Jerry's role on this panel is to be a contrarian. He's telling us about regular folks -- what the fishermen think, and what he thinks.

He is skeptical about climate change. It's happening, he acknowledges, but he doesn't know whether it's a fluctuation or a trend. I don't know whether it's been resolved as fact, even though it seems like it's been resolved in the minds of a lot of people in this room. We're always going to live in a changing, fluctuating climate; I'm not convinced we know what it is, where on a bumpy line we fall.

He says that science loses its credibility when it moves toward advocacy. The fishing industry will respect you more if you play the data straight: don't venture too far from fact. (So how does that square with the idea of offering solutions when you offer problems, like Justin Kenney just suggested?)

Be wary of the media. It's not easy for guys to get stories straight. You need to make sure we get it -- we may run away with what you're trying to say.

Jerry chides Peter for calling Senator Inhofe stupid. If you come off as opinionated and dismissive, people aren't going to listen to you.

You can lead a horse to water, but you can't make them change. People act in their own self-interest, but sometimes they can't even be bothered to go to a meeting that will affect them next year. Forget about them taking action for something that might or might not happen for 200 years. I know you guys think there's a sense of urgency here, but be patient. People change slowly.
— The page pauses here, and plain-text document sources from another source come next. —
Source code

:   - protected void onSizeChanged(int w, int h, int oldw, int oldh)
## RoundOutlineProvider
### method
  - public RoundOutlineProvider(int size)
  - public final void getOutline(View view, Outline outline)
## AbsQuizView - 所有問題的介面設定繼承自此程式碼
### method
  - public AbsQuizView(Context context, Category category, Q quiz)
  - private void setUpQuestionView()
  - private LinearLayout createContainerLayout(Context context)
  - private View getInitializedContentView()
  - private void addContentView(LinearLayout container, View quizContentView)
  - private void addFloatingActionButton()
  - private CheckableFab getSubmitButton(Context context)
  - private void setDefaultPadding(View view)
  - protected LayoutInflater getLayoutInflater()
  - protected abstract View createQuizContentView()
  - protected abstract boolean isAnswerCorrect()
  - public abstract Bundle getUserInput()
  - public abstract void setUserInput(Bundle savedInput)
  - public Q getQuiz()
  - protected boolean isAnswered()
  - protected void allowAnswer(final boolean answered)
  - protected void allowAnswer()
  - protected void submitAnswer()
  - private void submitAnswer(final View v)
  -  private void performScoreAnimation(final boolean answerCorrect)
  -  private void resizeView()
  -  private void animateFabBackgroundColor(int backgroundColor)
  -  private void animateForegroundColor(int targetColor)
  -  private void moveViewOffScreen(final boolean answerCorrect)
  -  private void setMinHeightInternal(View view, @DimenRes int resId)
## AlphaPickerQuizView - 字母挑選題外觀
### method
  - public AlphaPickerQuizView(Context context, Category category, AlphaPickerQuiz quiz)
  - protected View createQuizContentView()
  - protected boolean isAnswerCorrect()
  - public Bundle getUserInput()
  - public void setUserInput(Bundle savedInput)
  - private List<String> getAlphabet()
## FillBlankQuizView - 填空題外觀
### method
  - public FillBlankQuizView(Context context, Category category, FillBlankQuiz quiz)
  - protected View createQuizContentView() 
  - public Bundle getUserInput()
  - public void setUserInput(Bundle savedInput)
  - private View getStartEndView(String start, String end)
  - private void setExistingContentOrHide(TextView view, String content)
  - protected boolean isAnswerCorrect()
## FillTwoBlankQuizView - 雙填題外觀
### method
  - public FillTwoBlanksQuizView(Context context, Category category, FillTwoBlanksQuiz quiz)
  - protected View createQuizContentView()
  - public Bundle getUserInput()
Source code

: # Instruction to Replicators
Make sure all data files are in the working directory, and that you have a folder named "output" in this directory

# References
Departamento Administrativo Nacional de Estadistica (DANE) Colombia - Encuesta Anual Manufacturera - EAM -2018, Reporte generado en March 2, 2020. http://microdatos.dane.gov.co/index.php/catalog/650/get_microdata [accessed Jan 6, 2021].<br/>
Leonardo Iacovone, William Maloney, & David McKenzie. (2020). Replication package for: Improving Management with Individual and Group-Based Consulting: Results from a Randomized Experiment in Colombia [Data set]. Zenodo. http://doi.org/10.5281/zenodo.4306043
Peter Lord: Politics and Science

Peter Lord is talking now. He tells us how smart governor John Chafee was about getting climate change on the agenda of local reporters. The governor would hold hearings, because reporters don't have anything to report on (e.g. general story about climate change) if there's not a hearing. He knew how to keep climate change in the news. He contrasts that with the regime that followed: Inhofe climate change speech -- required reading for all scientists.

I'm laughing right now, and it's interfering with my typing. Peter pulls no punches: Senator Inhofe is stupid. He wants us to read the climate change speech that Inhofe gave not too long ago. What a long fall from governor Chafee to Senator Inhofe!

New administrations and new regimes who take action give reporters something to write about. Reporters need to respond to editors, who want ACTION and local angles. They need something human. They need anecdotal stories -- the local guy who convinces Wal-Mart to install and promote fluorescent lights. You need to hold conferences, hearings or have events in order for long term trends in science to become "news" -- this is what drives editors.

Sports Illustrated, Ms. Magazine, Verdant Magazine -- covering climate change, 400+ stories about Earth Day on the AP -- now a lot of people are writing about the environment, particularly climate change. It's gone mainstream. This is because the political environment has changed.

Peter is a fast-talking firebrand, but his talk is over quickly.